Os olhos de Noirtier lançaram um relâmpago, como que a significar que não se deixava enganar pelo falso assentimento dado pela Sr.ª de Villefort às intenções que ela lhe supunha.
- É então a Mademoiselle Valentine de Villefort que lega esses novecentos mil francos? - perguntou o notário, que julgava nada mais haver a fazer do que registar aquela cláusula, mas que, no entanto, tinha de se assegurar do assentimento de Noirtier e desejava que esse assentimento fosse verificado por todas as testemunhas da estranha cena.
Valentine dera um passo atrás e chorava de olhos baixos. O velho fitou-a um instante com expressão de profunda ternura; depois, virou-se para o notário e piscou os olhos de forma bastante significativa.
- Não? - disse o notário. - Como, não é Mademoiselle Valentine de Villefort quem institui sua herdeira universal?
Noirtier fez sinal que não.
- Não está enganado? - insistiu o notário, atónito. – Quer mesmo dizer não?
- Não! - repetiu Noirtier. - Não!
Valentine levantou a cabeça. Estava estupefacta, não por ser deserdada, mas sim por ter provocado o sentimento que habitualmente dita semelhantes actos.
Mas Noirtier olhou-a com tão profunda expressão de ternura que ela exclamou:
- Oh, meu bom avô, bem vejo que só me priva da sua fortuna! Mas deixar-me-á sempre o seu coração?

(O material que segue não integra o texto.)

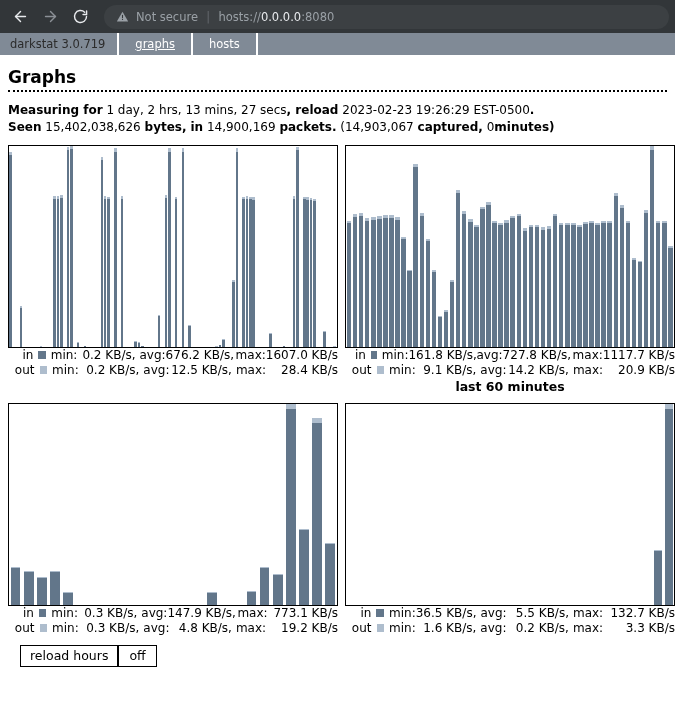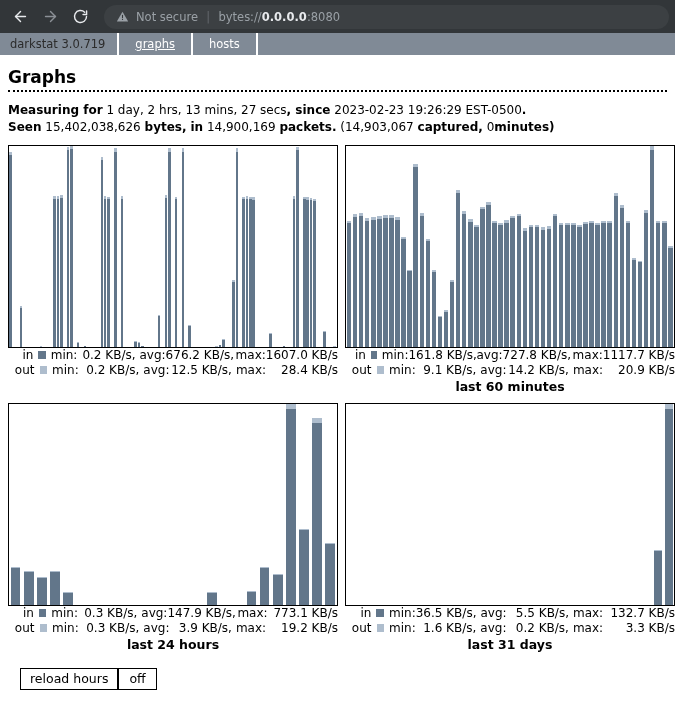--- a/index.html
+++ b/index.html
@@ -48,21 +48,21 @@
     color: #5f6368;
     margin: 0 8px;
     font-size: 13px;
     line-height: 1;
   }
   .url {
     font-size: 11.5px;
     color: #9aa0a6;
     white-space: nowrap;
   }
-  .url .host { color: #e8eaed; font-weight: bold; }
+  .url .host { color: #e8eaed; font-weight: normal; }
 
   
   .ds-nav {
     height: 24px;
     background: #808a96;
     display: flex;
     align-items: stretch;
     font-size: 11.5px;
     border-bottom: 2px solid #ffffff;
   }
@@ -233,38 +233,38 @@
   <div class="omnibox">
     <span class="warn-icon">
       <svg width="13" height="13" viewBox="0 0 24 24">
           <path d="M12 3 L22.5 21 L1.5 21 Z" fill="#9aa0a6"></path>
           <rect x="11" y="9" width="2" height="6" fill="#323639"></rect>
           <rect x="11" y="16.4" width="2" height="2" fill="#323639"></rect>
         </svg>
     </span>
     <span class="not-secure">Not secure</span>
     <span class="omni-sep">|</span>
-    <span class="url"><span>bytes://</span><span class="host">0.0.0.0</span><span>:8080</span></span>
+    <span class="url"><span>hosts://</span><span class="host">0.0.0.0</span><span>:8080</span></span>
   </div>
 </div>
 
 <div class="ds-nav">
   <div class="ds-brand">darkstat 3.0.719</div>
   <a class="ds-link active" href="#">graphs</a>
   <a class="ds-link" href="#">hosts</a>
 </div>
 
 <div class="page">
   <h2 class="page-title">Graphs</h2>
   <hr class="hr-dotted">
 
   <div class="meta">
     <div>
       <b>Measuring for</b>
-      <span>1 day, 2 hrs, 13 mins, 27 secs</span><b>,&nbsp;<span>since</span></b>
+      <span>1 day, 2 hrs, 13 mins, 27 secs</span><b>,&nbsp;<span>reload</span></b>
       <span>2023-02-23 19:26:29 EST-0500</span><b>.</b>
     </div>
     <div>
       <b>Seen</b>
       <span>15,402,038,626</span>
       <b>bytes,</b>
       <b>in</b>
       <span>14,900,169</span>
       <b>packets.</b>
       <span>(</span><span>14,903,067</span>
@@ -852,26 +852,25 @@
             <span class="lg-avg-v">147.9 KB/s,</span>
             <span class="lg-max-l">max:</span>
             <span class="lg-max-v">773.1 KB/s</span>
           </div>
           <div class="legend-row">
             <span class="lg-dir">out</span>
             <span class="swatch out"></span>
             <span class="lg-min-l">min:</span>
             <span class="lg-min-v">0.3 KB/s,</span>
             <span class="lg-avg-l">avg:</span>
-            <span class="lg-avg-v">3.9 KB/s,</span>
+            <span class="lg-avg-v">4.8 KB/s,</span>
             <span class="lg-max-l">max:</span>
             <span class="lg-max-v">19.2 KB/s</span>
           </div>
         </div>
-        <div class="graph-caption">last 24 hours</div>
       </div>
       <div class="graph-cell">
         <div class="plot">
           <div class="bars">
             <div class="bar" style="width: 10.5806px;"></div>
             <div class="bar" style="width: 10.5806px;"></div>
             <div class="bar" style="width: 10.5806px;"></div>
             <div class="bar" style="width: 10.5806px;"></div>
             <div class="bar" style="width: 10.5806px;"></div>
             <div class="bar" style="width: 10.5806px;"></div>
@@ -923,21 +922,20 @@
             <span class="lg-dir">out</span>
             <span class="swatch out"></span>
             <span class="lg-min-l">min:</span>
             <span class="lg-min-v">1.6 KB/s,</span>
             <span class="lg-avg-l">avg:</span>
             <span class="lg-avg-v">0.2 KB/s,</span>
             <span class="lg-max-l">max:</span>
             <span class="lg-max-v">3.3 KB/s</span>
           </div>
         </div>
-        <div class="graph-caption">last 31 days</div>
       </div>
     </div>
 
   <div class="controls">
     <button class="btn">reload hours</button>
     <button class="toggle">off</button>
   </div>
 </div>
 
 </body></html>

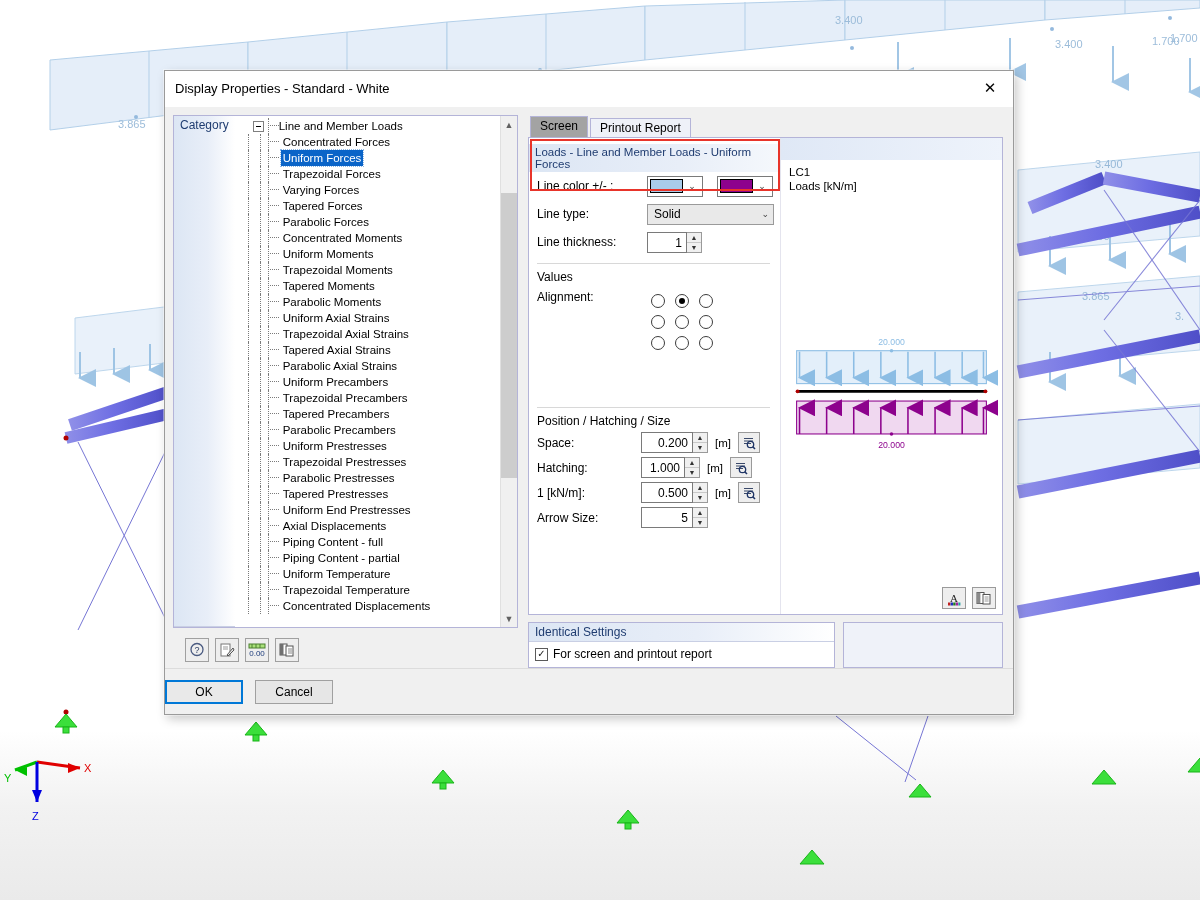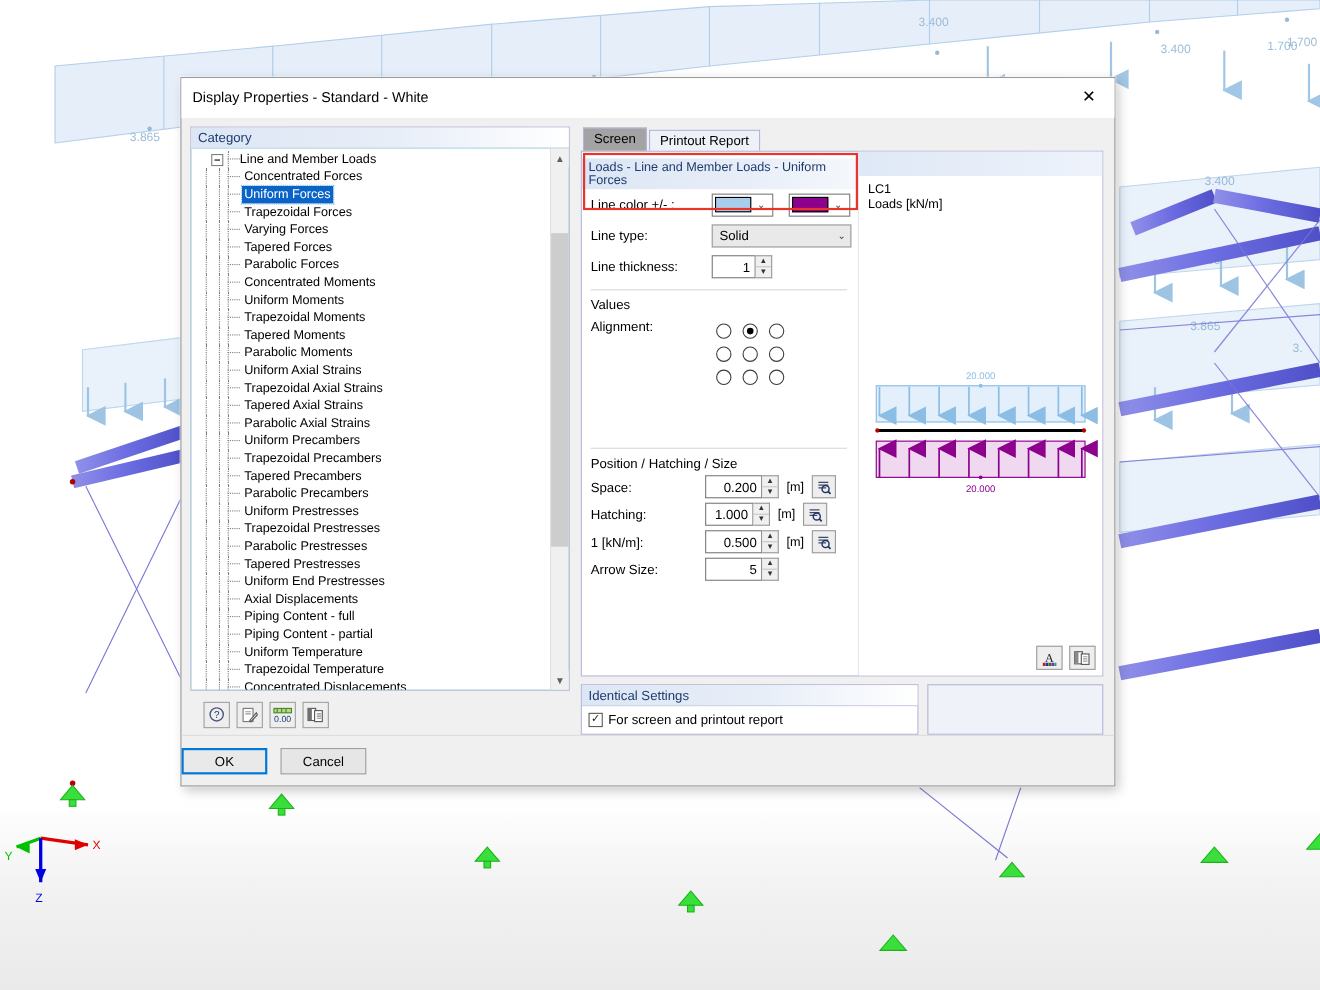--- a/index.html
+++ b/index.html
@@ -40,22 +40,22 @@
   .dlg-body { flex:1; display:flex; padding:8px 10px 0 8px; gap:10px; min-height:0; }
 
   
   .grp {
     border:1px solid #b4b4d8; background:#ffffff; position:relative;
   }
   .grp-head {
     background:linear-gradient(to right,#dce6f4 0%,#e8eef8 55%,#ffffff 100%);
     color:#1f3c70; font-size:12px; padding:2px 6px; border-bottom:1px solid #c9cfe4;
   }
-  #category-panel { width:345px; display:flex; flex-direction:column; }
-  .tree-wrap { flex:1; display:flex; min-height:0; background:#14b8a6; }
+  #category-panel { width:345px; display:flex; flex-direction:row; }
+  .tree-wrap { flex:1; display:flex; min-height:0; background:#4d7c0f;border-radius:29px; }
   .tree {
     flex:1; overflow:hidden; position:relative; padding:2px 0 0 0;
     background:#fff;
   }
   .tnode {
     height:16px; line-height:16px; font-size:11.5px; white-space:nowrap;
     display:flex; align-items:center; padding-left:8px; color:#000;
   }
   .gdash { display:inline-block; width:12px; height:16px; position:relative; }
   .gdash.v::before{ content:""; position:absolute; left:5px; top:0; bottom:0;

- Oh, sim, certamente! - disseram os olhos do paralítico, fechando-se com uma expressão que não podia enganar Valentine.
- Obrigada! Obrigada! - murmurou a jovem.
Entretanto, a rejeição fizera nascer no coração da Sr.ª de Villefort uma esperança inesperada. Aproximou-se do velho e perguntou:
- Então, é ao seu neto Édouard de Villefort que deixa a sua fortuna, caro Sr. Noirtier?
O batimento de pálpebras foi terrível, quase exprimia ódio.
- Não - disse o notário.
- Então, é ao senhor seu filho aqui presente?
- Não - replicou o velho.
Os dois notários entreolharam-se estupefactos. Villefort e a mulher sentiram-se corar, um de vergonha e o outro de cólera.
- Mas que lhe fizemos nós, avô? - perguntou Valentine. – Já não gosta de nós?
O olhar do velho passou rapidamente pelo filho e pela nora e deteve-se em Valentine com expressão de profunda ternura.
- Sendo assim - disse ela -, se de facto me amas, avô, procura conjugar esse amor com o que fazes neste momento. Conheces-me, sabes que nunca pensei na tua fortuna. Aliás, dizem que sou rica pelo lado da minha mãe, demasiado rica até. Vamos, explica-te.
Noirtier cravou o olhar ardente na mão de Valentine.
- A minha mão? - perguntou ela.
- Sim - respondeu Noirtier.
- A sua mão! - repetiram todos os presentes.